"When you get to the guts of operations, that kind of support, that's very challenging work and there are a lot of people who get excited about that," says Quarterman.
"It has to be viewed as two equal parts for the same purpose: The same purpose is the delivery of the product and the service," he says. "And I don't mean just delivering innovation; it's also delivering operations on a daily basis. For us, it's all about agility and flexibility for speed to market."
Not a one-size-fits-all solution
Rob Meilen, vice president and CIO at Hunter Douglas North America, is starting to review how resources are budgeted and allocated for both IT innovation and operations at his company but doesn't anticipate creating a truly bimodal IT department. He oversees an IT team of 120, supplemented by another 30 to 40 workers in outsourced or contract positions.

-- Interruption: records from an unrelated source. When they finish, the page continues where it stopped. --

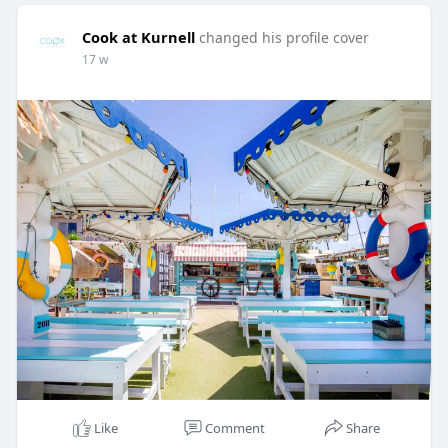
Cook at Kurnell
changed his profile cover
17 w
Like
Comment
Share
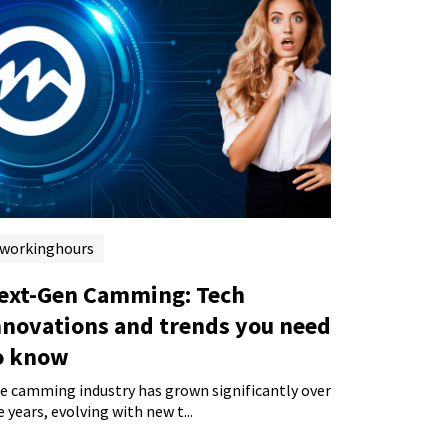
workinghours
ext-Gen Camming: Tech
nnovations and trends you need
o know
e camming industry has grown significantly over
e years, evolving with new t...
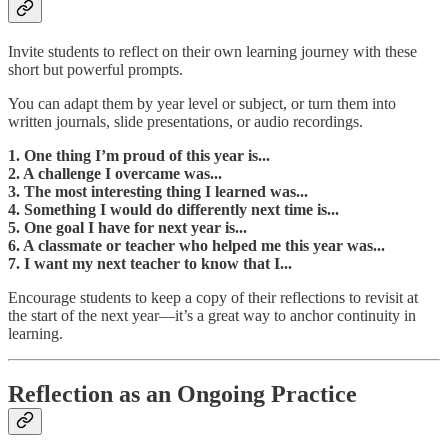
Invite students to reflect on their own learning journey with these
short but powerful prompts.
You can adapt them by year level or subject, or turn them into
written journals, slide presentations, or audio recordings.
1. One thing I’m proud of this year is...
2. A challenge I overcame was...
3. The most interesting thing I learned was...
4. Something I would do differently next time is...
5. One goal I have for next year is...
6. A classmate or teacher who helped me this year was...
7. I want my next teacher to know that I...
Encourage students to keep a copy of their reflections to revisit at
the start of the next year—it’s a great way to anchor continuity in
learning.
Reflection as an Ongoing Practice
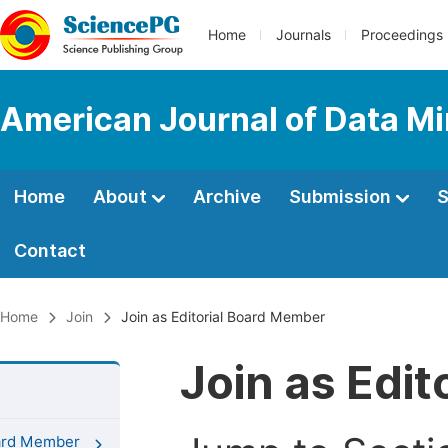
Home
Journals
Proceedings
American Journal of Data M
Home
About
Archive
Submission
S
Contact
Home
Join
Join as Editorial Board Member
Join as Edi
oard Member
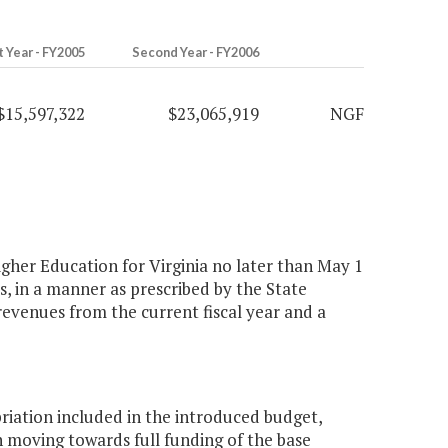
t Year - FY2005
Second Year - FY2006
$15,597,322
$23,065,919
NGF
igher Education for Virginia no later than May 1
s, in a manner as prescribed by the State
revenues from the current fiscal year and a
iation included in the introduced budget,
 moving towards full funding of the base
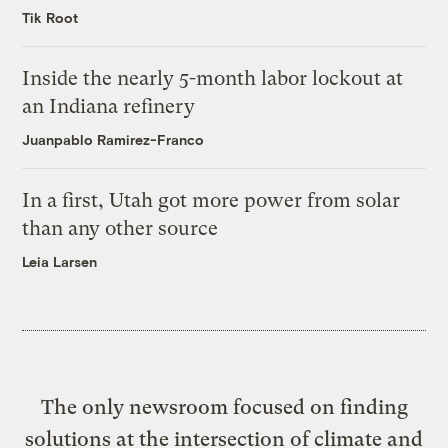
Tik Root
Inside the nearly 5-month labor lockout at
an Indiana refinery
Juanpablo Ramirez-Franco
In a first, Utah got more power from solar
than any other source
Leia Larsen
The only newsroom focused on finding
solutions at the intersection of climate and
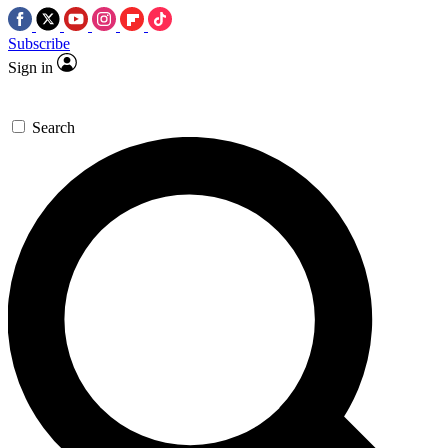
Subscribe
Sign in
Search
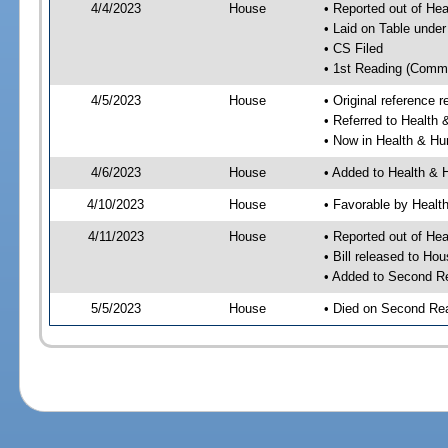
4/4/2023
House
• Reported out of He
• Laid on Table under
• CS Filed
• 1st Reading (Commi
4/5/2023
House
• Original reference
• Referred to Healt
• Now in Health & H
4/6/2023
House
• Added to Health &
4/10/2023
House
• Favorable by Heal
4/11/2023
House
• Reported out of H
• Bill released to Ho
• Added to Second R
5/5/2023
House
• Died on Second Re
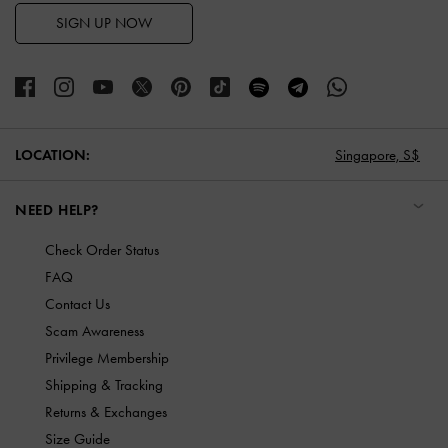
SIGN UP NOW
LOCATION:
Singapore,
S$
NEED HELP?
Check Order Status
FAQ
Contact Us
Scam Awareness
Privilege Membership
Shipping & Tracking
Returns & Exchanges
Size Guide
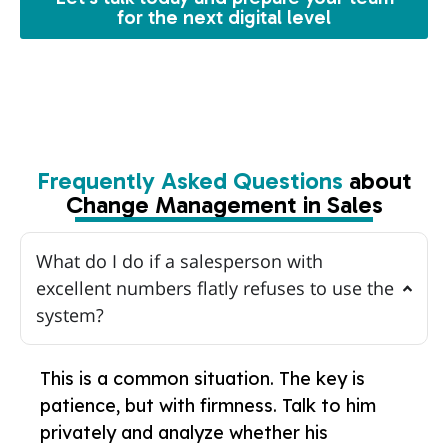
for the next digital level
Frequently Asked Questions
about
Change Management in Sales
What do I do if a salesperson with
excellent numbers flatly refuses to use the
system?
This is a common situation. The key is
patience, but with firmness. Talk to him
privately and analyze whether his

"We are moving toward a harder-line distinction in how we budget for costs and allocate costs to business unit customers," he says. "We believe we can get a pretty clear picture on how these two spheres are operating without drawing an artificial line on an org chart."
Greg Davidson, a consultant at AlixPartners, says innovation work folded into operations positions adds spice to those jobs and inspires workers to keep current, which in turn helps employee morale.

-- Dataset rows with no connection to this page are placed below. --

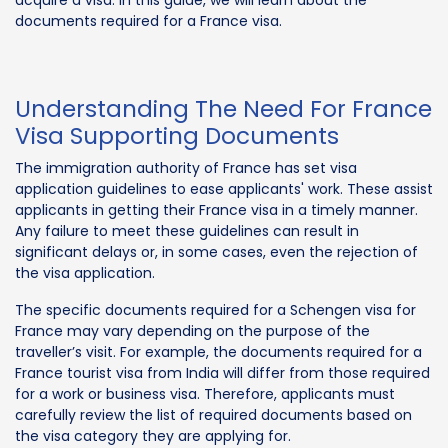
documents required for a France visa.
Understanding The Need For France
Visa Supporting Documents
The immigration authority of France has set visa
application guidelines to ease applicants' work. These assist
applicants in getting their France visa in a timely manner.
Any failure to meet these guidelines can result in
significant delays or, in some cases, even the rejection of
the visa application.
The specific documents required for a Schengen visa for
France may vary depending on the purpose of the
traveller’s visit. For example, the documents required for a
France tourist visa from India will differ from those required
for a work or business visa. Therefore, applicants must
carefully review the list of required documents based on
the visa category they are applying for.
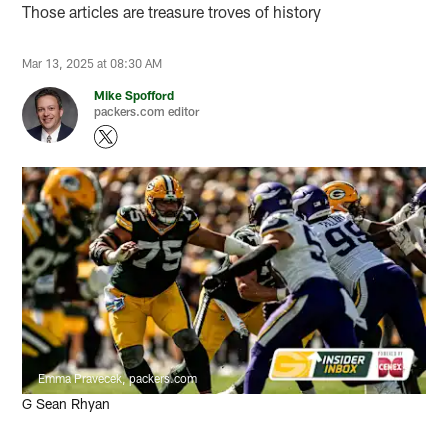
Those articles are treasure troves of history
Mar 13, 2025 at 08:30 AM
Mike Spofford
packers.com editor
Emma Pravecek, packers.com
G Sean Rhyan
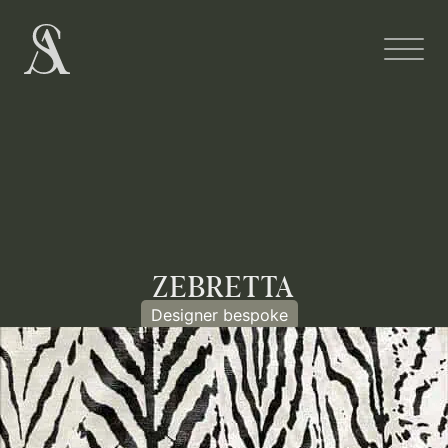
ZEBRETTA
Designer bespoke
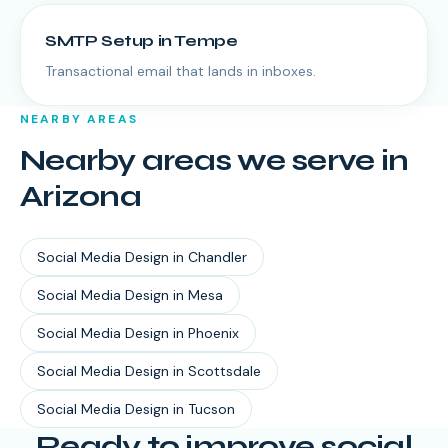
SMTP Setup
in
Tempe
Transactional email that lands in inboxes.
NEARBY AREAS
Nearby areas we serve in
Arizona
Social Media Design
in
Chandler
Social Media Design
in
Mesa
Social Media Design
in
Phoenix
Social Media Design
in
Scottsdale
Social Media Design
in
Tucson
Ready to improve social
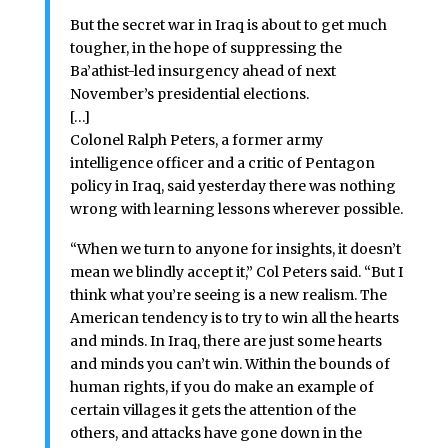
But the secret war in Iraq is about to get much
tougher, in the hope of suppressing the
Ba’athist-led insurgency ahead of next
November’s presidential elections.
[…]
Colonel Ralph Peters, a former army
intelligence officer and a critic of Pentagon
policy in Iraq, said yesterday there was nothing
wrong with learning lessons wherever possible.
“When we turn to anyone for insights, it doesn’t
mean we blindly accept it,” Col Peters said. “But I
think what you’re seeing is a new realism. The
American tendency is to try to win all the hearts
and minds. In Iraq, there are just some hearts
and minds you can’t win. Within the bounds of
human rights, if you do make an example of
certain villages it gets the attention of the
others, and attacks have gone down in the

Just as important, when staffers work on a mix of operational and innovative tasks, projects tend to be more successful, Davidson says. "The infrastructure people who do the keep-it-running work can plan better, they're aware of the resource requirement," says Davidson. "They may know and often do know about performance issues -- something that the other team might not be aware of -- and those are the hidden land mines."
Others see staffing challenges in a bimodal IT department. Dale Denham, CIO at Geiger, has a 25-member IT department that supports 750 workers. He worries that a bimodal IT department could easily develop a "throw it over the wall mentality" -- that is, once the innovation team is done, it tosses the completed project to operations without adequate transition and concern moving forward.

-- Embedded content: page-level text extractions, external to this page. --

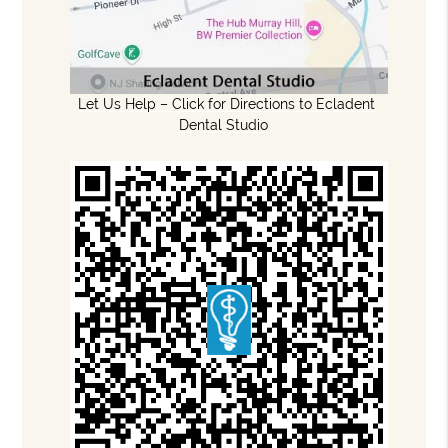
Let Us Help – Click for Directions to Ecladent
Dental Studio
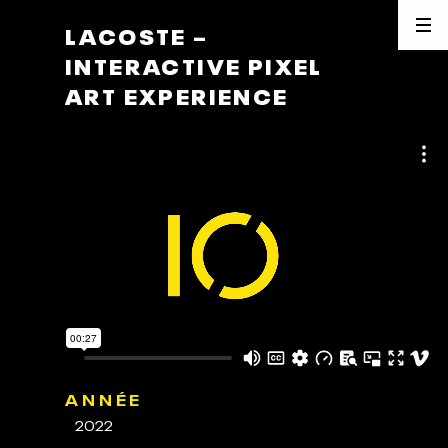
LACOSTE –
INTERACTIVE PIXEL
ART EXPERIENCE
ANNÉE
2022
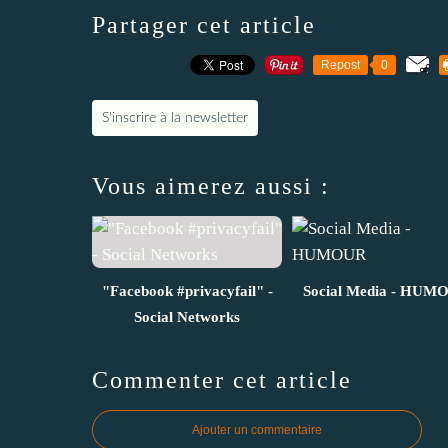
Partager cet article
Repost
0
S'inscrire à la newsletter
Vous aimerez aussi :
"Facebook #privacyfail" -
Social Media - HUM
Social Networks
Commenter cet article
Ajouter un commentaire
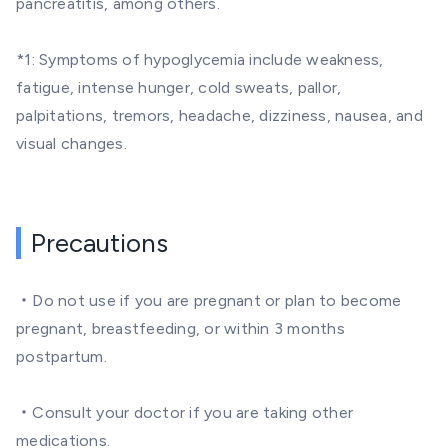
pancreatitis, among others.
*1: Symptoms of hypoglycemia include weakness,
fatigue, intense hunger, cold sweats, pallor,
palpitations, tremors, headache, dizziness, nausea, and
visual changes.
Precautions
・Do not use if you are pregnant or plan to become
pregnant, breastfeeding, or within 3 months
postpartum.
・Consult your doctor if you are taking other
medications.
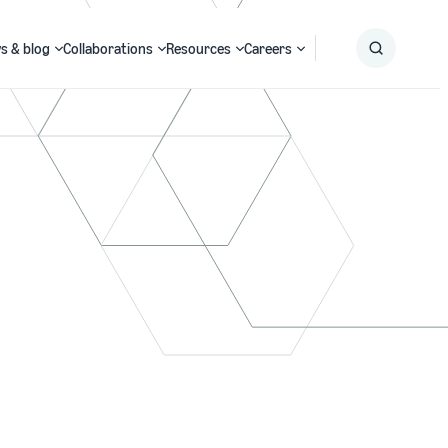
s & blog
Collaborations
Resources
Careers
Submit
Search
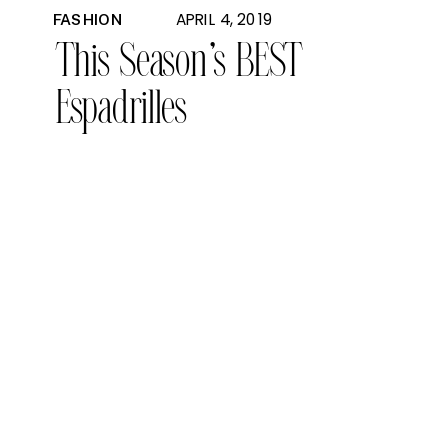
APRIL 4, 2019
FASHION
This Season’s BEST
Espadrilles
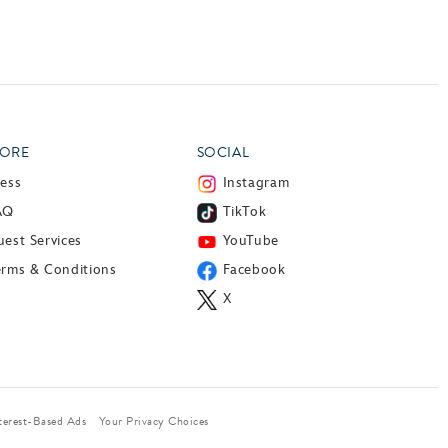
ORE
SOCIAL
ress
Instagram
AQ
TikTok
est Services
YouTube
erms & Conditions
Facebook
X
terest-Based Ads
Your Privacy Choices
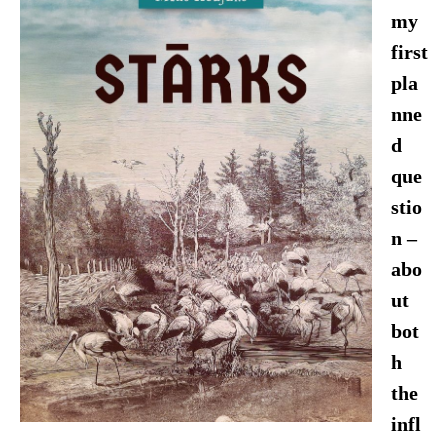
my
first
pla
nne
d
que
stio
n –
abo
ut
bot
h
the
infl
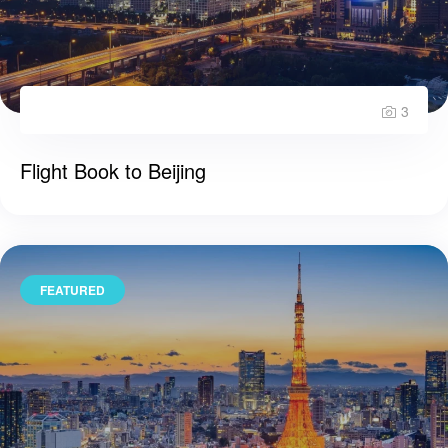
3
Flight Book to Beijing
FEATURED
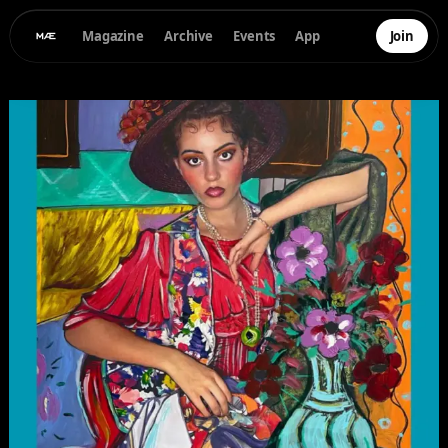
Magazine
Archive
Events
App
Join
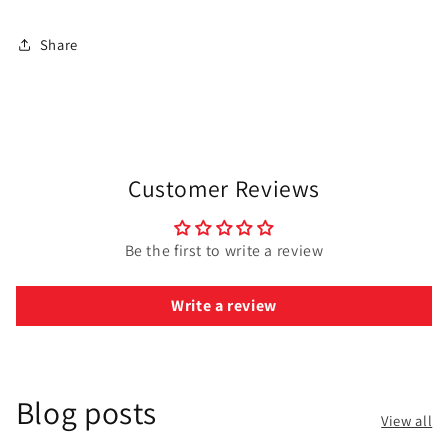
Share
Customer Reviews
Be the first to write a review
Write a review
Blog posts
View all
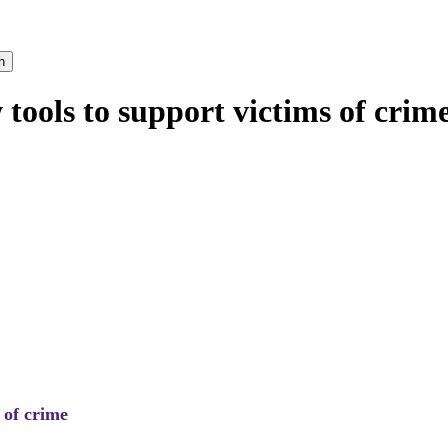
h
ools to support victims of crim
 of crime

Denham says nearly everyone on his team is responsible for both operations and innovation. A handful of help desk folks and networking staff are straight operations, he says, although they do help support strategic initiatives by, for example, spinning up a server when needed.
But overall, Denham explains, "when we launch new projects and new tools, the same people who support old tools are creating the plans and executing the plans for the new tools. And they support the new tools when they move to operations."